Bergeron was on the ice for one of those breakdowns when P.K. Subban hopped out of the penalty box, and sprung free for a breakaway goal that really served as a punch to the gut for the Black and Gold. Bergeron was actually the player tracking Lars Eller, the man that made the pass to Subban, but Dougie Hamilton crossed across the ice to step up on Eller thereby giving the Montreal defenseman a free path to the net.

As Bergeron said while recounting the mistake afterward, those kinds of things can’t happen in a playoff game where every play counts.

“I didn’t see it. I was on the other side of the rink so I was staying with [Eller]. I don’t think Dougie saw [Subban] so he came over [to the other side]. I think we both kind of need to do a better job, and be more aware.”

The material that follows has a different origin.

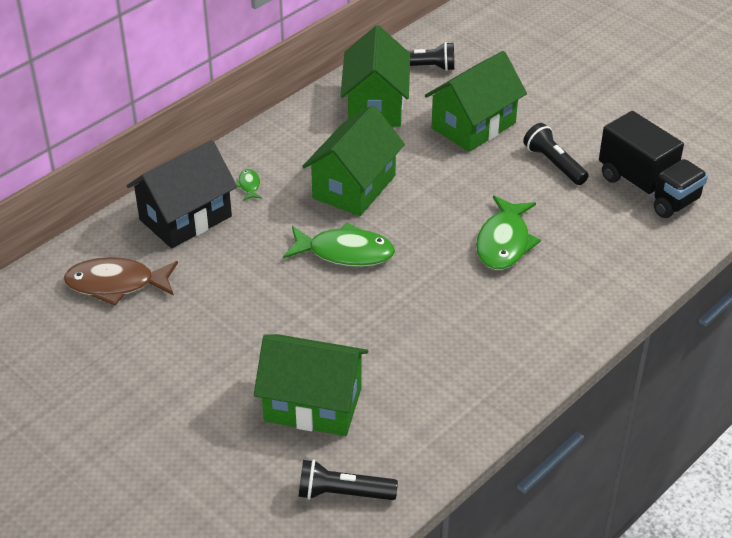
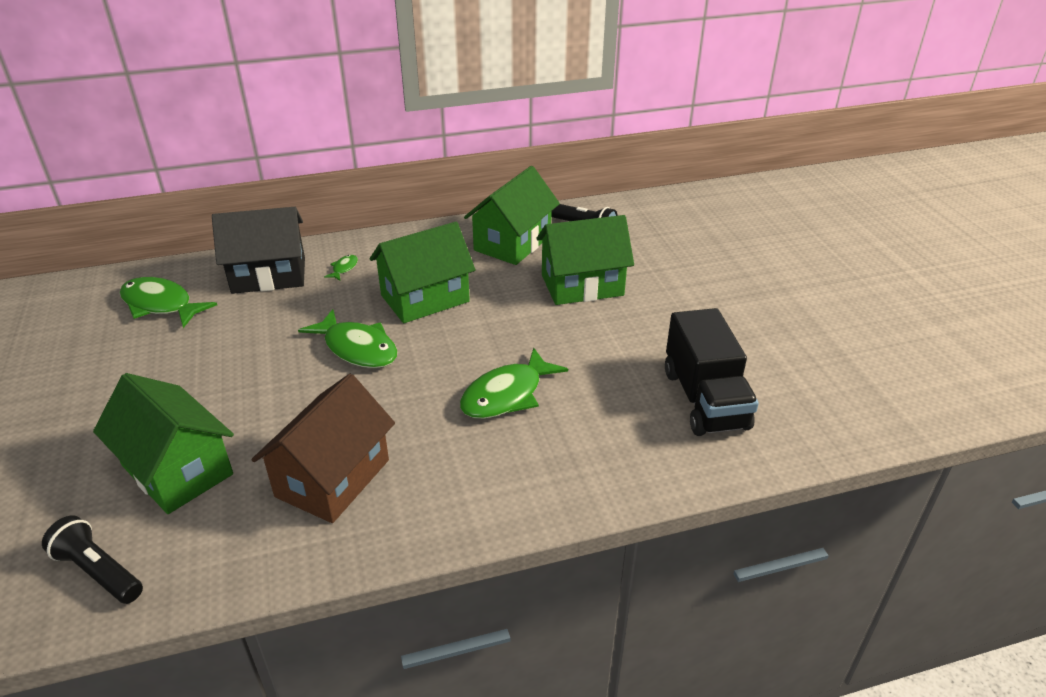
camera: 30 degrees right, 5 degrees down
(116, 284) = (161, 305): brown fish -> green fish
(440, 357) = (333, 478): none -> brown house
(554, 164) = (627, 342): black flashlight -> none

In all honesty the mistake was much more Hamilton than Bergeron on the play, but there were other culprits: Tuukka Rask never banged his stick on the ice to let his penalty killing teammates know that Subban was exiting the box, and nobody from the bench gave a yell to those unknowing players.

It’s like the entire Bruins team was fast asleep in the first period when they should have been on high alert against the jacked up Canadiens. Bergeron matched their intensity for the majority of the 60 minutes in Game 3, but he was one of the few Bruins that truly showed up in the game.